Re: We need to rethink relation cache entry rebuild

Lists: pgsql-hackers
From: Tom Lane <tgl(at)sss(dot)pgh(dot)pa(dot)us>
To: pgsql-hackers(at)postgreSQL(dot)org
Subject: We need to rethink relation cache entry rebuild
Date: 2010-01-09 01:01:35
Message-ID: 24663.1262998895@sss.pgh.pa.us
Views: Raw Message | Whole Thread | Download mbox | Resend email
Lists: pgsql-hackers

I mentioned earlier that buildfarm member jaguar (that's the one that
builds with CLOBBER_CACHE_ALWAYS) was showing suspicious intermittent
failures. There's another one today:
http://buildfarm.postgresql.org/cgi-bin/show_log.pl?nm=jaguar&dt=2010-01-08%2004:00:02
and I also managed to reproduce a similar problem locally after running
the parallel regression tests with CLOBBER_CACHE_ALWAYS for about a day.
I'm not entirely sure yet that I understand everything that is going
wrong, but there is one thing that is real clear: honoring a SIGINT or
SIGTERM during relcache rebuild leads to Assert failure or worse.
The stack trace at the bottom of the above-mentioned page shows the
problem pretty clearly. What appears to have happened is that a DROP
DATABASE was issued, causing a cancel to be sent to an autovac worker in
that database, and the worker happened to be in the middle of a relcache
entry rebuild when it accepted the signal. (CLOBBER_CACHE_ALWAYS makes
this hugely more probable, but it could happen in ordinary builds too.)
The problem is that the relcache entry being rebuilt is referenced, so
it has a positive reference count that is tracked in a ResourceOwner
... but the refcount field has been temporarily zeroed while
RelationBuildDesc runs, so when transaction abort tries to release the
refcount we hit that Assert in RelationDecrementReferenceCount.

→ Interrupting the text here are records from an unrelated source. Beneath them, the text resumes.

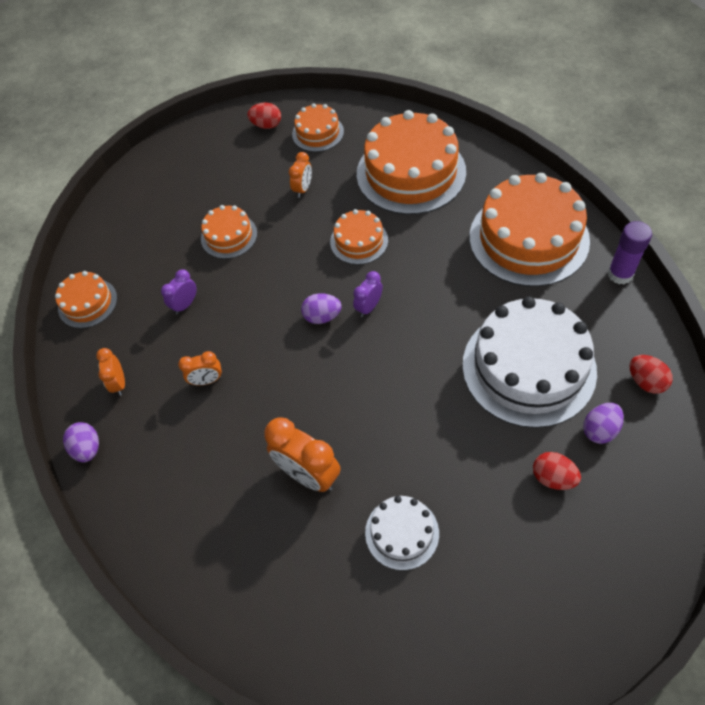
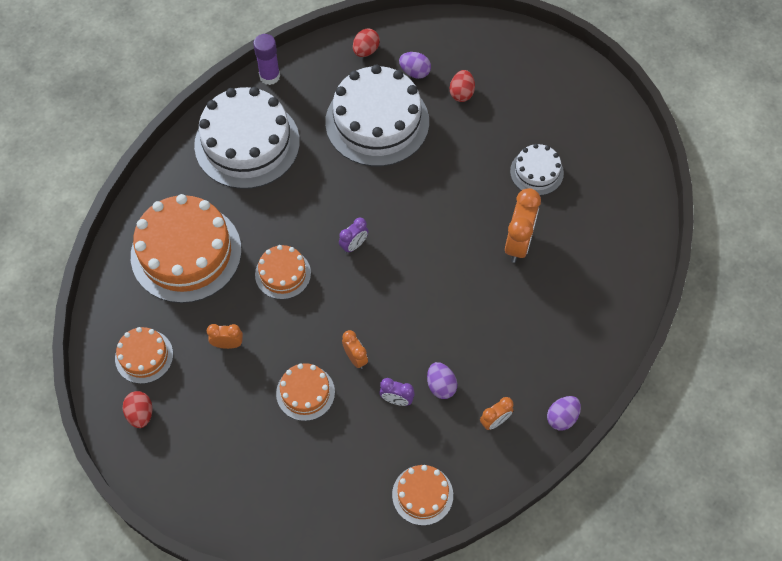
camera: 115 degrees left, 5 degrees up
orange clock [178,351,222,385] -> orange clock moved to [342,330,368,369]
purple egg [301,293,342,324] -> purple egg moved to [427,362,457,399]
purple clock [353,271,383,317] -> purple clock turned 60 degrees counterclockwise [339,217,368,253]
orange cake [470,173,590,287] -> white cake [194,87,300,189]

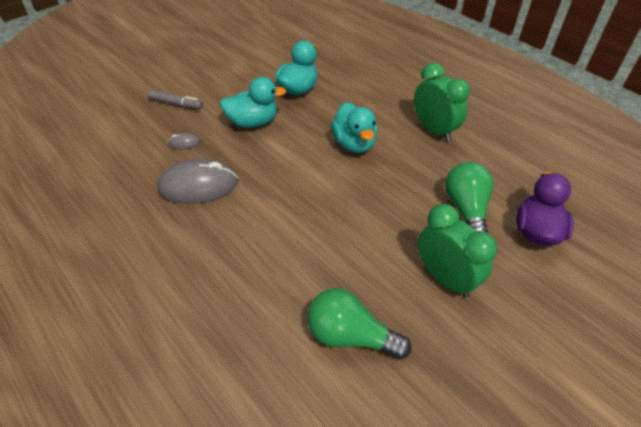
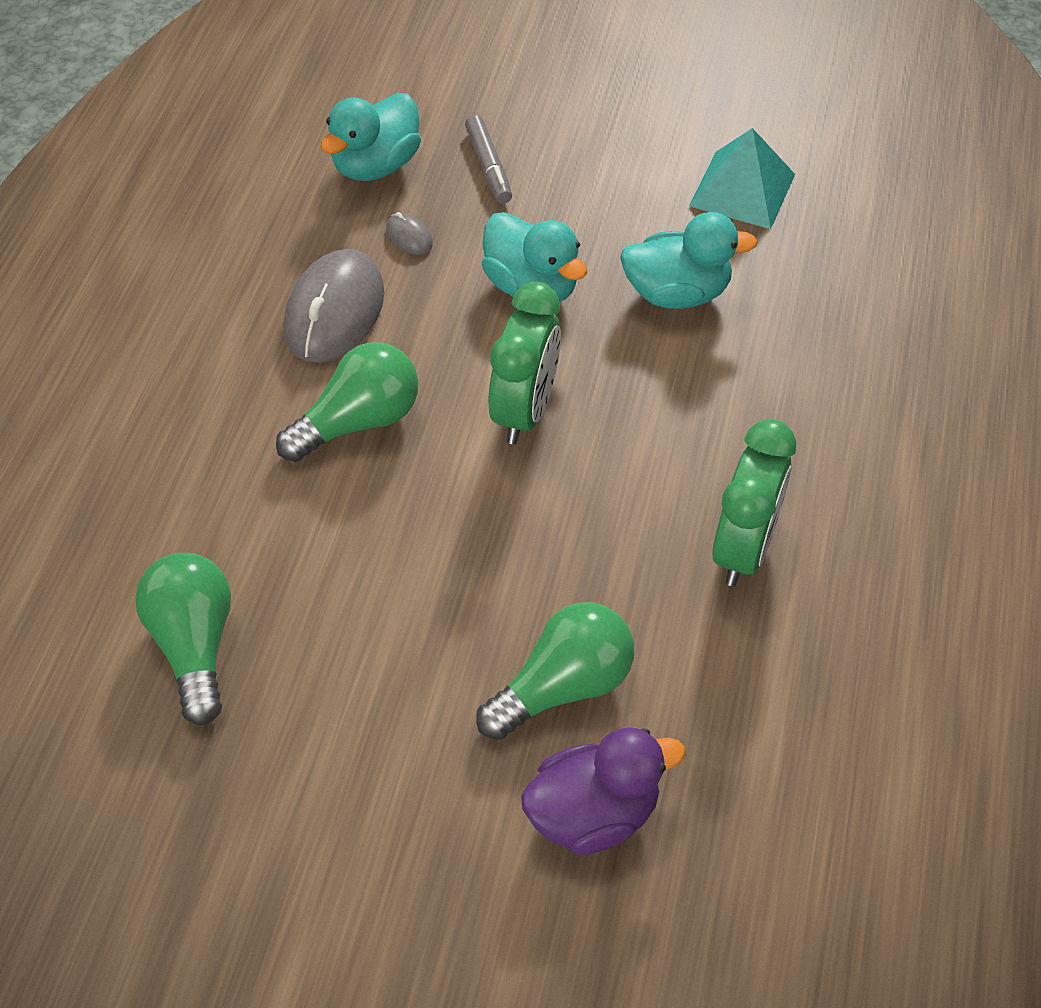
camera: 55 degrees right, 5 degrees up
grey mouse [157,159,238,204] -> grey mouse turned 60 degrees clockwise [284,249,385,363]
turquoise duck [331,102,377,153] -> turquoise duck moved to [320,93,421,181]
green clock [418,204,497,298] -> green clock moved to [488,282,561,444]
none -> green light bulb [276,342,418,462]
none -> turquoise pyramid [689,128,795,229]

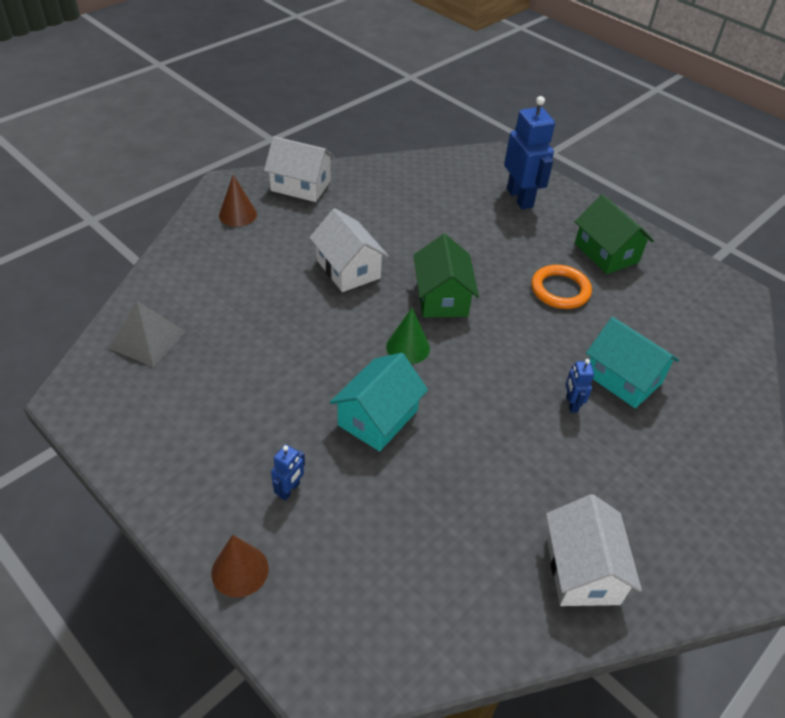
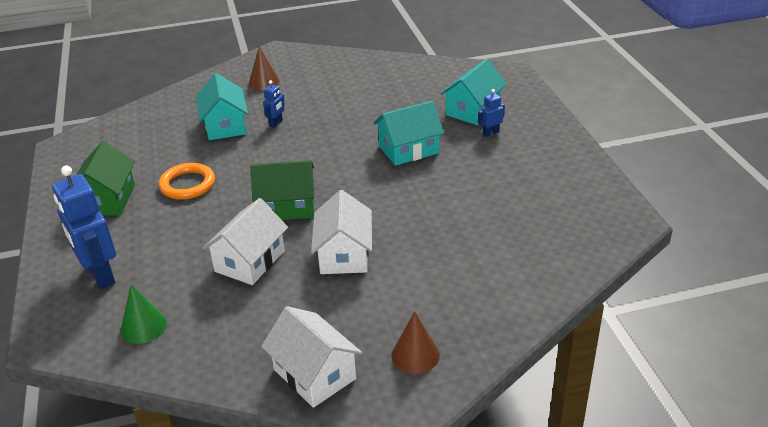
camera: 145 degrees left, 10 degrees down
grey pyramid [109,301,185,367] -> none
brown cone [211,535,269,598] -> brown cone moved to [249,47,280,90]
green cone [386,308,430,364] -> green cone moved to [120,284,167,344]
green house [413,234,479,317] -> green house turned 60 degrees clockwise [251,160,314,220]
blue robot [504,96,555,209] -> blue robot turned 45 degrees counterclockwise [52,166,116,289]
white house [546,494,642,606] -> white house moved to [202,198,288,285]
none -> turquoise house [440,59,507,125]

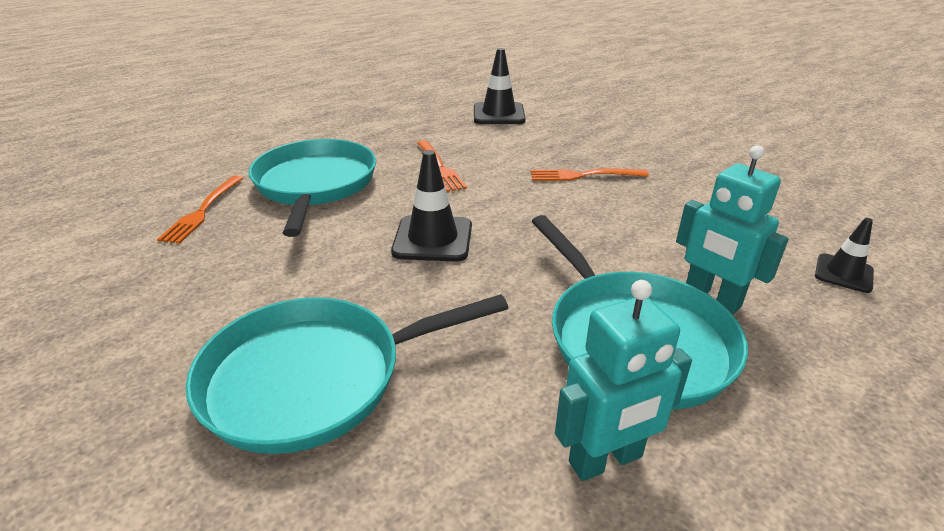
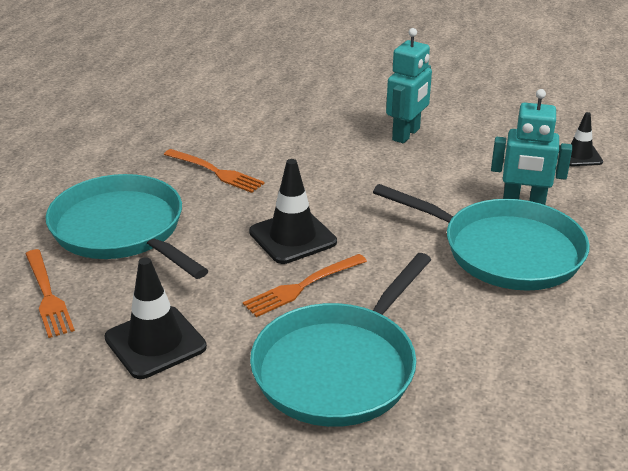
camera: 35 degrees left, 0 degrees up
black traffic cone [474,48,526,124] -> black traffic cone moved to [105,257,207,379]
orange fork [531,168,649,181] -> orange fork moved to [243,254,367,317]
turquoise robot [555,280,692,481] -> turquoise robot moved to [386,28,432,143]

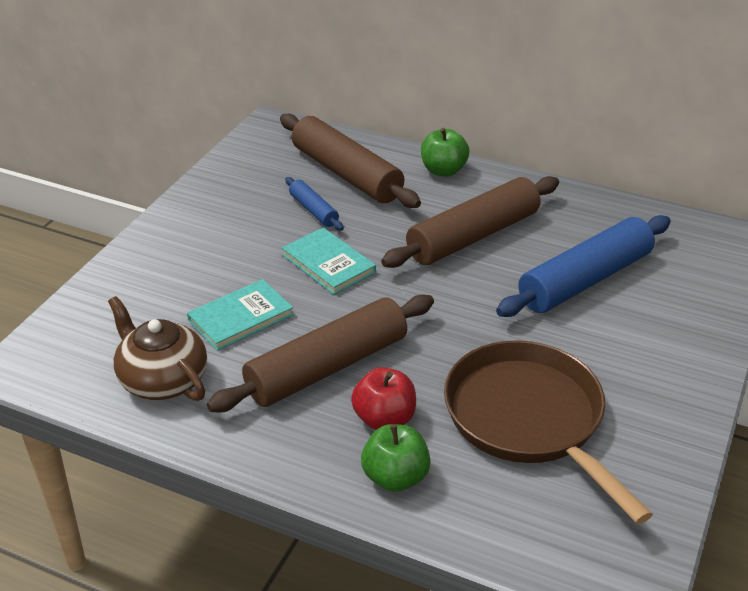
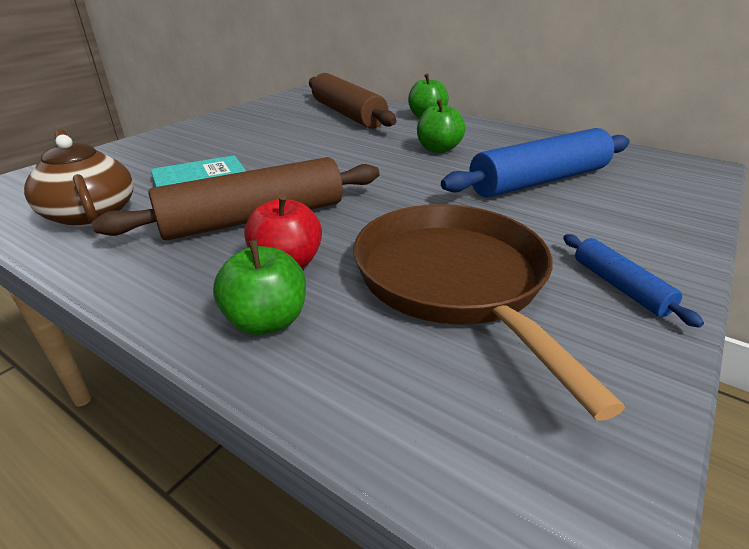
camera: 10 degrees right, 5 degrees down
turquoise book [282,227,376,295] -> none
blue rolling pin [285,177,344,231] -> blue rolling pin moved to [563,234,704,328]
brown rolling pin [381,176,559,268] -> green apple [417,99,466,153]

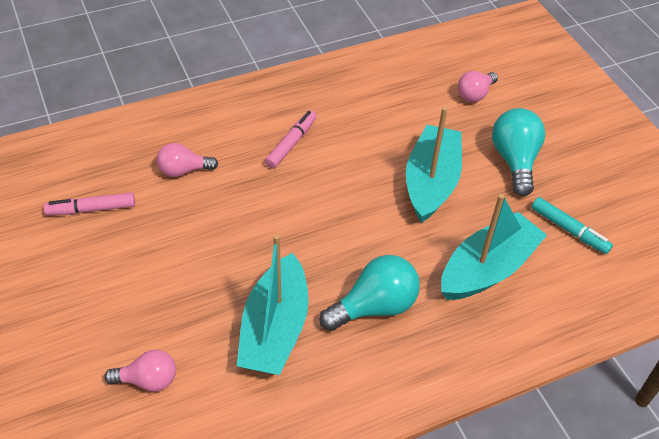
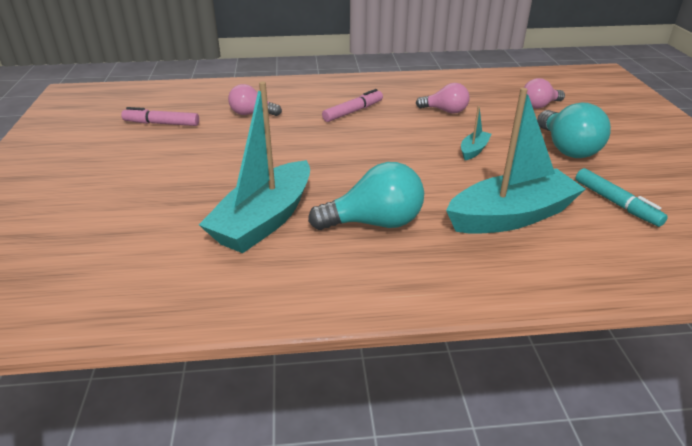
camera: 20 degrees right, 15 degrees down
pink light bulb [104,350,176,392] -> pink light bulb moved to [416,83,470,114]
turquoise boat [406,107,462,223] -> turquoise boat [461,106,491,160], size x0.44
turquoise light bulb [492,108,545,196] -> turquoise light bulb turned 150 degrees clockwise [537,103,611,158]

In a non-Assert build you wouldn't notice an immediate problem, but that
doesn't mean things are okay in the field. The problem can be stated
more generally as: relcache rebuild temporarily messes up a relcache
entry that other places have got pointers to. If an error occurs during
rebuild, those other places might still try to use their pointers,
expecting to reference a valid relcache entry. I think this could
happen for example if the error occurred inside a subtransaction, and
we trapped the exception and allowed the outer transaction to resume.
Code in the outer transaction would naturally still expect its pointer
to a valid, reference-count-incremented relcache entry to be good.

RelationClearRelation does take the step of de-linking the entry it's
going to rebuild from the hash table. When that code was designed,
before resource owners or subtransactions, I think it was actually
safe --- an error could result in a leaked entry in CacheMemoryContext,
but there could not be any live pointers to the partially-rebuilt entry
after we did transaction abort cleanup. Now, however, it's entirely
not safe, and it's only the rather low probability of failure that
has prevented us from spotting the problem before.

Basically I think we have to fix this by ensuring that an error escape
can't occur while a relcache entry is in a partially rebuilt state.
What I have in mind is to rewrite RelationClearRelation so that it
does a rebuild this way:

1. Build a new relcache entry from scratch. This entry won't be linked
from anywhere. A failure here results in no worse than some leaked
memory.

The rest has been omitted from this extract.